A songwriter heads south to search for his soul.

By Brian J. Barr

Published on June 09, 2009 at 7:22pm

"The South has definitely been calling me," says Shane Tutmarc, who first visited the region last June. From the opening notes of his latest album, Shouting at a Silent Sky, it's obvious the land of Elvis and Faulkner has had a profound impact on the Seattle-born singer-songwriter. With his pencil-thin mustache and bowler hat, Tutmarc looks like he could be the star of a 1930s European film. But when he opens his mouth to sing, out comes a brass twang halfway between Dwight Yoakam and a young Steve Earle.

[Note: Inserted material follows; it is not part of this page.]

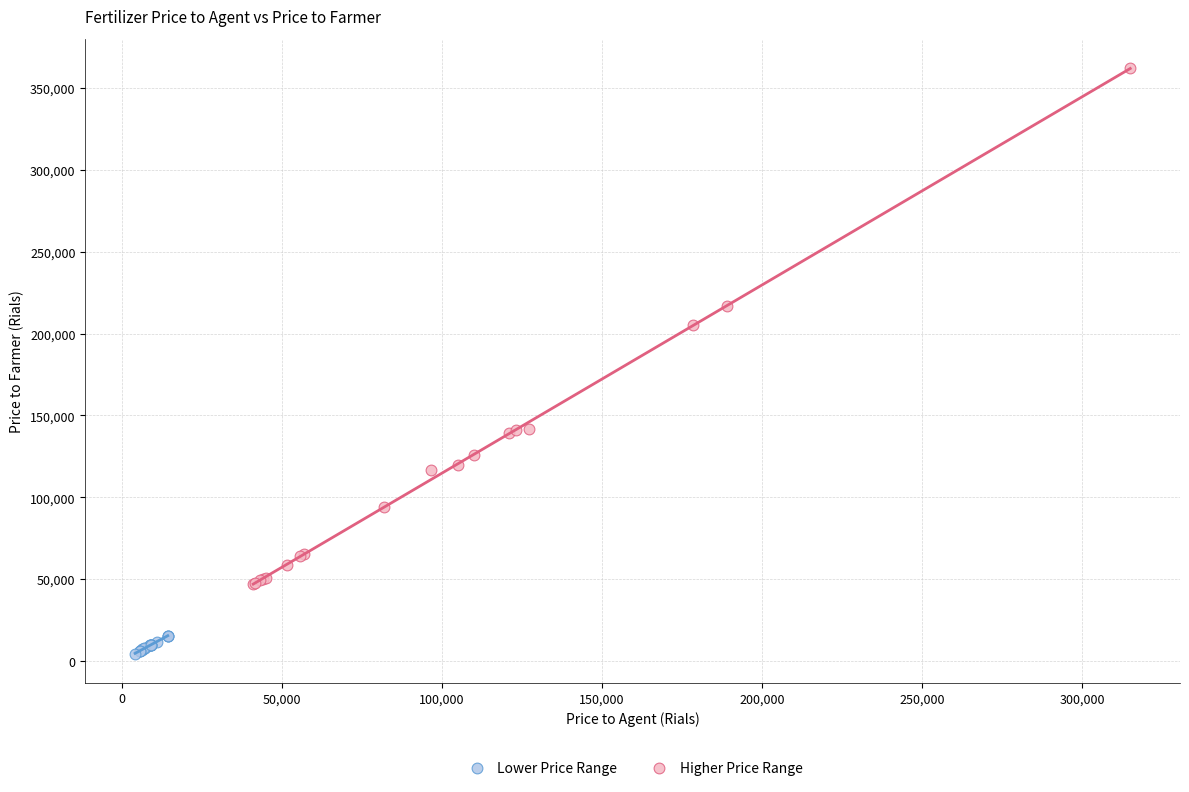

Which series has the widest spread of Y values?

Higher Price Range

Like all the best Americana, Tutmarc's songs are about bruised hearts and spiritual unrest—he's a man in search of something he might never find. On "Never Turnin' Back," he sings "I've been lonesome all my life/What's a few more nights?", an organ shedding sweet musical tears behind him. Later on the album he sings "I've been forgetting/To look inside/I just might find/A star to lead me home tonight."

Tutmarc admits that his previous records were concerned with genres and aesthetics. Shouting, however, was written as he was "exploring his soul" on last year's Southern tour. To properly record this batch of songs, he needed a group of soulful players. Fresh from his Southern junket, he called his Easy Street Records co-worker Mark Pickerel (one of Seattle's musical treasures), who in turn suggested local veteran Johnny Sangster as producer, who in turn suggested they recruit Sangster's brother Jim as bassist and Ty Bailie on piano.

"Any different style I threw their way, they threw back at me way better than I could have imagined," says Tutmarc. "These guys know country, they know garage rock, they can get dirty with the blues, and they can play with soul."

That mix of genres is something Tutmarc has been toying with for the past couple of years on albums Hey Lazarus! and I'm Gonna Live the Life I Sing About in My Song. On his latest disc, however, these disparate genres form a cohesive whole, which is to say that—at long last—it sounds like Tutmarc has finally found his voice.